Kitty Galore (voiced by Bette Midler...really?) is the titular feline antagonist, enacting her titular revenge on the world that shunned her once she fell into a vat of hairloss liquid (Batman would have been much different if that's all that happened to the Joker). The only way to stop her is for dogs and cats to join forces which I guess this is supposed to be a big deal, but no one really seems to mind except dog force rookie, Diggs (James Marsden). The writers should have gone full-tilt and had him throwing phrases like "separate but equal" around. The protest firehosing/cats hate water jokes write themselves! The team discovers clues, fight henchmen, and banter in order to find Kitty Galore and stop her evil plan, all while humans seem to not notice where their pets have gone.
Liked:
-Jack McBrayer is great as Chuck the Magnificent/Kitty Galore's oblivious owner, essentially playing the same character he always does. I'll admit to laughing when trying to show Kitty his version of the "sword through the box" trick, ending with the impaled stuffed cat he was demonstrating with.
-I don't know why, but despite never being good in any movie, I mark out when Chris O'Donnell is in anything.

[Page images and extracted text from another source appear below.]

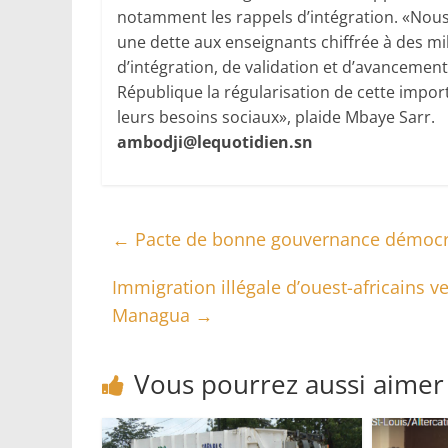
notamment les rappels d’intégration. «Nous 
une dette aux enseignants chiffrée à des mi
d’intégration, de validation et d’avanceme
République la régularisation de cette impor
leurs besoins sociaux», plaide Mbaye Sarr.
ambodji@lequotidien.sn
←
Pacte de bonne gouvernance démocrati
Immigration illégale d’ouest-africains 
Managua
→
Vous pourrez aussi aimer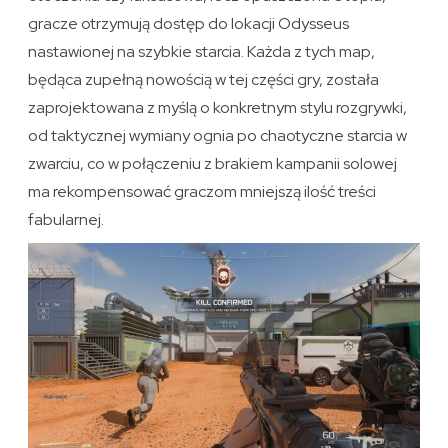
gracze otrzymują dostęp do lokacji Odysseus
nastawionej na szybkie starcia. Każda z tych map,
będąca zupełną nowością w tej części gry, została
zaprojektowana z myślą o konkretnym stylu rozgrywki,
od taktycznej wymiany ognia po chaotyczne starcia w
zwarciu, co w połączeniu z brakiem kampanii solowej
ma rekompensować graczom mniejszą ilość treści
fabularnej.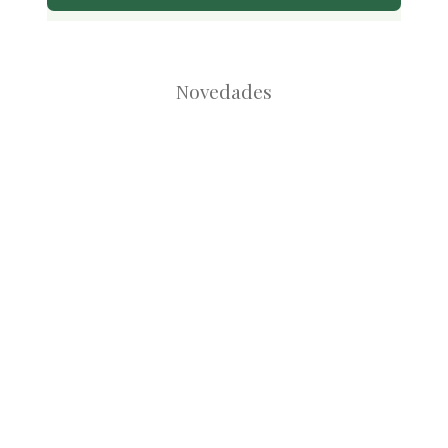
Novedades
Root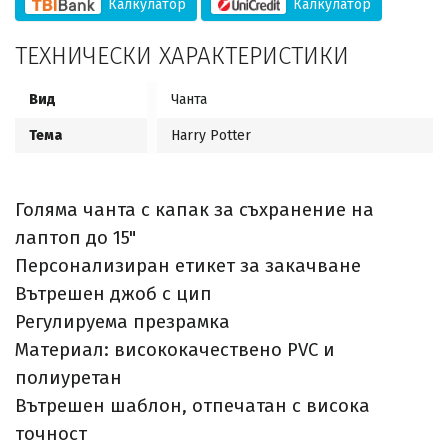
Калкулатор
Калкулатор
ТЕХНИЧЕСКИ ХАРАКТЕРИСТИКИ
Вид
Чанта
Тема
Harry Potter
Голяма чанта с капак за съхранение на
лаптоп до 15"
Персонализиран етикет за закачване
Вътрешен джоб с цип
Регулируема презрамка
Материал: висококачествено PVC и
полиуретан
Вътрешен шаблон, отпечатан с висока
точност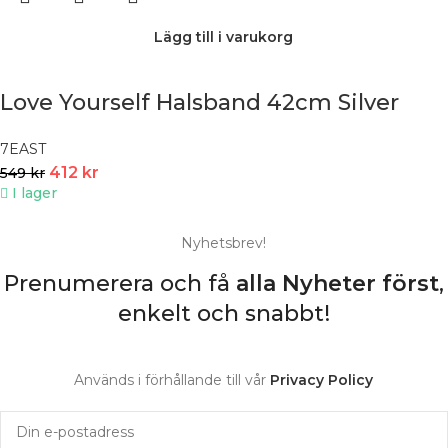
Lägg till i varukorg
Love Yourself Halsband 42cm Silver
7EAST
412
kr
549
kr
I lager
Nyhetsbrev!
Prenumerera och få
alla Nyheter
först
,
enkelt och snabbt!
Används i förhållande till vår
Privacy Policy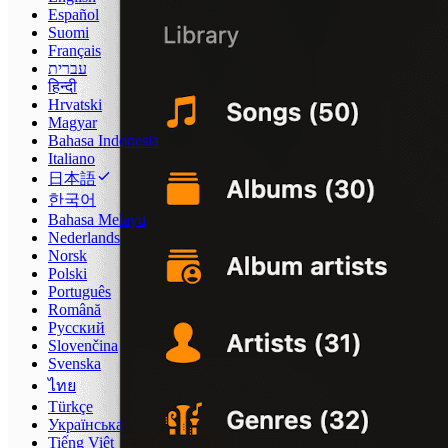
Español
Suomi
Français
עברית
हिन्दी
Hrvatski
Magyar
Bahasa Indonesia
Italiano
日本語
한국어
Bahasa Melayu
Nederlands
Norsk
Polski
Português
Română
Русский
Slovenčina
Svenska
ไทย
Türkçe
Українська
Tiếng Việt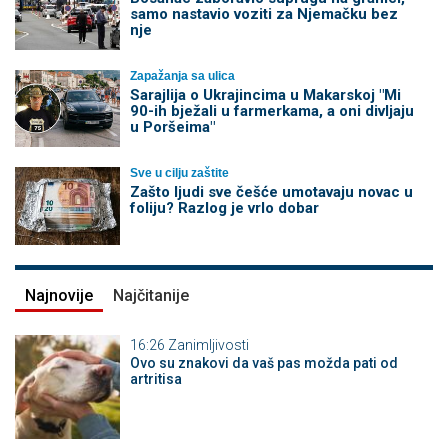
samo nastavio voziti za Njemačku bez
nje
Zapažanja sa ulica
Sarajlija o Ukrajincima u Makarskoj "Mi
90-ih bježali u farmerkama, a oni divljaju
u Poršeima"
Sve u cilju zaštite
Zašto ljudi sve češće umotavaju novac u
foliju? Razlog je vrlo dobar
Najnovije
Najčitanije
16:26
Zanimljivosti
Ovo su znakovi da vaš pas možda pati od
artritisa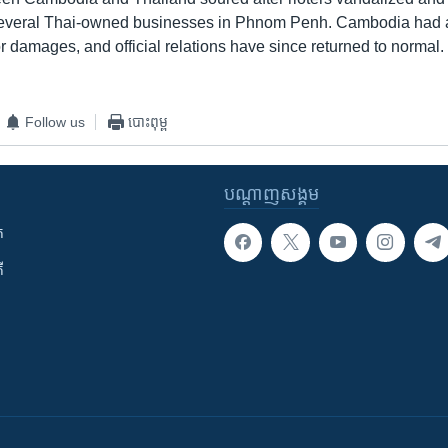
veral Thai-owned businesses in Phnom Penh. Cambodia had 
r damages, and official relations have since returned to normal.
Follow us
បោះពុម្ព
បណ្តាញ​សង្គម
ក
ី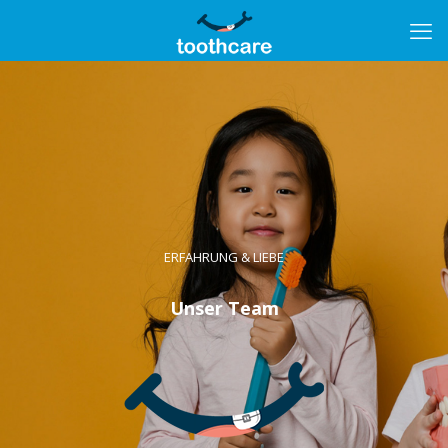
ERFAHRUNG & LIEBE
Unser Team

-Neil Patrick Harris voices a beagle with a necktie.
Disliked:
-Seriously, is anyone looking at their dog and thinking "I wish you flew around on a jetpack and fought crime"? I always stop at "jetpack".
-It's sad to see where some people's careers have gotten to. I understand why Katt Williams is in this. Nick Nolte and Bette Midler, get better agents.
-The fact that it's a sequel to a movie made nine years ago that no one remembers or cares about. If you make a crappy kid's movie and then wait that long to make the sequel, those kids are now teenagers and won't want to see the crappy sequel. Toy Story succeeded in figuring this out.
-Little kids are dumb and love animals, but at least make the animals funny or interesting. Otherwise it just seems like you churned out a movie without even trying or carin...oh. Gotcha.
To sum it up (in 20 words or less):
I could film and voice animals around my house, with no plot alterations, and make a better movie.